Внутрь поступает хороший воздух, обратно выходит плохой.
Если только речь не идет о крови. О семейной крови.
Все, что шло от Сандры, я знал, было хорошо. Безупречно. Но от того, что шло от меня, малышка несомненно бы захлебнулась, будь она нелюбимой. Поскольку слишком многое противилось появлению на свет Нины, она более чем заслуживала стать предметом обожаний. И если я ни что больше не годился, то оставалось хотя бы это. Даже в своем теперешнем состоянии постоянного саморазрушения я мог дать ей любовь.
И когда я брал ее на руки в самый темный час ночи, поднимал ее махонькое визжащее тельце из неостывшей кроватки, я задыхался все сильнее. Щекотал ей животик. Целовал за ушком. Переворачивал вниз головой. Подбрасывал в воздух. Пел ей, укачивал ее, играл в гляделки, пока она не приходила в полный восторг. Делал все, чтобы ребенок перестал плакать и засмеялся, как бы гадко мне ни было.
И ерзающий ангел фактически спасал меня. А не наоборот. Беспомощным был я. Не знаю, как я раньше жил без нее.
Жестокое воспоминание: укладываю своего ничего не подозревающего, тихо спящего в пеленках младенца и волоку искать угол, где в четыре утра воскресного утра еще идет бизнес. В этот час единственные живые создания за рулем либо высматривают наркоту, либо наркотов. Нарки и Шухер. Без промежуточных вариантов. Случалось, что поздним вечером на спуске с Четвертой и Бонни-Брей, когда я пробовал у кого-нибудь взять, они стеснялись стоять под уличными фонарями и тащили меня в непонятный и мрачный лестничный колодец или площадку за помойкой, куда я, пока не стал отцом, без раздумий шел. И куда сейчас с ребенком на руках не отказывался пройти.
Не в том дело, что я не сознавал безумие своих действий. Дело в том, что я не позволял себе увидеть его. Думаете, никто не получил по кумполу во время попытки затариться? Никого ни разу не подрезали? Или того хуже?…

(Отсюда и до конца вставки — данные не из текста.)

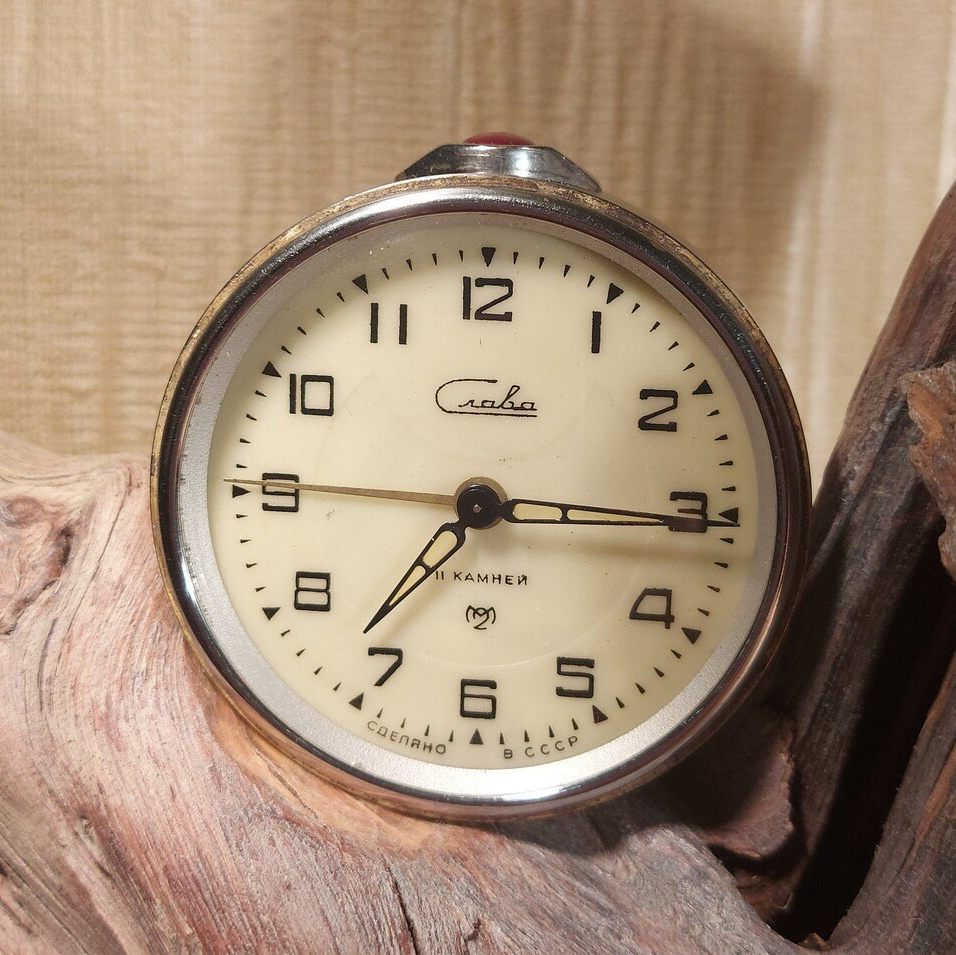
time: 7:15
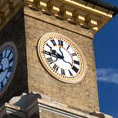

Однажды в три часа утра, охваченный неодолимым желанием, стремлением, неподдающимся описанию, если вам не случалось умирать и выжить, я последовал за молодой мексиканкой с кошачьими глазами в квартиру с улицы, которую даже не нашел бы при дневном освещении, прошел за обитую железом дверь темного заброшенного здания где-то в районе Пико-Юнион. С сонной Ниной, даже не потревоженной моим нервозным сопением, я вступил в черный, как смола, коридор с битыми стеклами на полу и вонью затхлой мочи по углам, неуверенно прошагал за совершенно незнакомой женщиной в освещенную свечами комнату, где полдюжины других несчастных валялись или сидели в различных стадиях джанковой дурноты или расслабухи. Никто не обратил на нас внимания. Я отдал хозяйке деньги и застыл в ожидании, а она пересекла помещение и достала заляпанную сумку, где хранила свои запасы. Я держал Нину на руках, пытаясь не смотреть в лицо ближайшей фигуры, бормочущего скелета, развалившегося у ящика под моими ногами. Стараясь ни о чем не думать, пока скелет не поднял глаза, поднял руки, оскалившись беззубым ртом с почерневшими гноящимися губами, и проговорил: «Хороший малыш… Дай подержать…»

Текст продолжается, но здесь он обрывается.